> _Document_:
━━━━━━━━━━━━━━━━━━━━━━━━━━━━━━
The University of Wisconsin Press


Anthropology / Latin American Studies

 

Indigenism
Ethnic Politics in Brazil
Alcida Rita Ramos

New Directions in Anthropological Writing


Indigenism’s timely, original, and a valuable contribution to the subject of interethnic politics. I can think of no other current book in English that brings together so many facets on this topic in Brazil.”—Catherine V. Howard, Vanderbilt University

A gem. The chapters work together beautifully to build up a sophisticated understanding of indigenism in Brazil. . . . Ramos provides vivid detail and anecdote, but also writes in a way that links the ‘indigenous culture wars’ of Brazil in the 1980s and 1990s to battles over citizenship and cultural difference in many parts of the world.”
—Jane L. Collins, University of Wisconsin–Madison

Indigenous people comprise only 0.2% of Brazil’s population, yet occupy a prominent role in the nation’s consciousness. In her important and passionate new book, anthropologist Alcida Ramos explains this irony, exploring Indian and non-Indian attitudes about interethnic relations. Ramos contends that imagery about indigenous people reflects an ambivalence Brazil has about itself as a nation, for Indians reveal Brazilians’ contradiction between their pride in ethnic pluralism and desire for national homogeneity.
━━━━━━━━━━━━━━━━━━━━━━━━━━━━━━
> _Work instructions_:
(1) In the book description for Indigenism, why does imagery about indigenous people matter so much to Brazil despite their small share of the population? Answer in one to three sentences.
(2) Please condense the paragraph of the book description that begins "Indigenous people comprise only 0.2%" into a shorter version that keeps its main facts.
(3) Write the next part of the description of the book on ethnic politics in Brazil, picking up after its final sentence.

> _Excerpted records_:
━━━━━━━━━━━━━━━━━━━━━━━━━━━━━━
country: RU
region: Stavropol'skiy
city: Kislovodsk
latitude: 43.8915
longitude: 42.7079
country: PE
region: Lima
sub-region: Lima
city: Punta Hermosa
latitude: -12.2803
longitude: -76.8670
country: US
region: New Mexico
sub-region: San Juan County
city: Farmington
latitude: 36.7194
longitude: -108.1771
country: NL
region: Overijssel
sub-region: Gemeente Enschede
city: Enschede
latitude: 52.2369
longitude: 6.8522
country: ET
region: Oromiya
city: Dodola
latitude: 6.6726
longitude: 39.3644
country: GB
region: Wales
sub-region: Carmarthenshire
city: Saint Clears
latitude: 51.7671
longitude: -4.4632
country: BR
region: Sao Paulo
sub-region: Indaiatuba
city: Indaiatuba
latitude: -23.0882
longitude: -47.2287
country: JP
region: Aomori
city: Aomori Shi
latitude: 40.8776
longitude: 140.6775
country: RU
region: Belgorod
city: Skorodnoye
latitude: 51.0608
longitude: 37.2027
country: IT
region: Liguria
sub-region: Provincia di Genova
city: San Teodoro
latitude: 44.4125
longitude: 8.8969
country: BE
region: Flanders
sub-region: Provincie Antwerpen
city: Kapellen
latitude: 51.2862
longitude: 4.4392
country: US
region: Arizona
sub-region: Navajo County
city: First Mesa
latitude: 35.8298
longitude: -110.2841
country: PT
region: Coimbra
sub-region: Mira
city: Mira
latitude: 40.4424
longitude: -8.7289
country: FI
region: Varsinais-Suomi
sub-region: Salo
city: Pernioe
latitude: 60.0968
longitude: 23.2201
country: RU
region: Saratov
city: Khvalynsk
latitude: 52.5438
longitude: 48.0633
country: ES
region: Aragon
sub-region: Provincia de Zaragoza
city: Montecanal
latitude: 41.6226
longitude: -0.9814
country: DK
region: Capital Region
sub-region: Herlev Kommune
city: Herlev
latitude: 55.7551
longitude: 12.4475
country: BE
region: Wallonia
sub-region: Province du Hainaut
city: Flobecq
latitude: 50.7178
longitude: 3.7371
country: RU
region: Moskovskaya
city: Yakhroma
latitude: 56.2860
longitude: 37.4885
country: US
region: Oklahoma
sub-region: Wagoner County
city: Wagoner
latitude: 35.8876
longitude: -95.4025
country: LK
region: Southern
━━━━━━━━━━━━━━━━━━━━━━━━━━━━━━
> _Answer set_:
(1) Ramos contends that this imagery reflects Brazil's ambivalence about itself as a nation. Indians reveal the contradiction between Brazilians' pride in ethnic pluralism and their desire for national homogeneity.

(2) Though only 0.2% of Brazil's population, indigenous people hold a prominent place in the national consciousness. Anthropologist Alcida Ramos explains this by examining Indian and non-Indian views of interethnic relations. She argues that images of Indians mirror Brazil's ambivalence as a nation, torn between pride in ethnic pluralism and a wish for homogeneity.

(3)
Based on her more than thirty years of fieldwork and activism on behalf of the Yanomami Indians, Ramos explains the complex ideology called indigenism. She evaluates its meaning through the relations of Brazilian Indians with religious and lay institutions, non-governmental organizations, official agencies such as the National Indian Foundation as well as the very discipline of anthropology. Ramos not only examines the imagery created by Brazilians of European descent—members of the Catholic church, government officials, the army and the state agency for Indian affairs—she also scrutinizes Indians’ own self portrayals used in defending their ethnic rights against the Brazilian state.

Ramos’ thoughtful and complete analysis of the relation between indigenous people of Brazil and the state will be of great interest to lawmakers and political theorists, environmental and civil rights activists, developmental specialists and policymakers, and those concerned with human rights in Latin America.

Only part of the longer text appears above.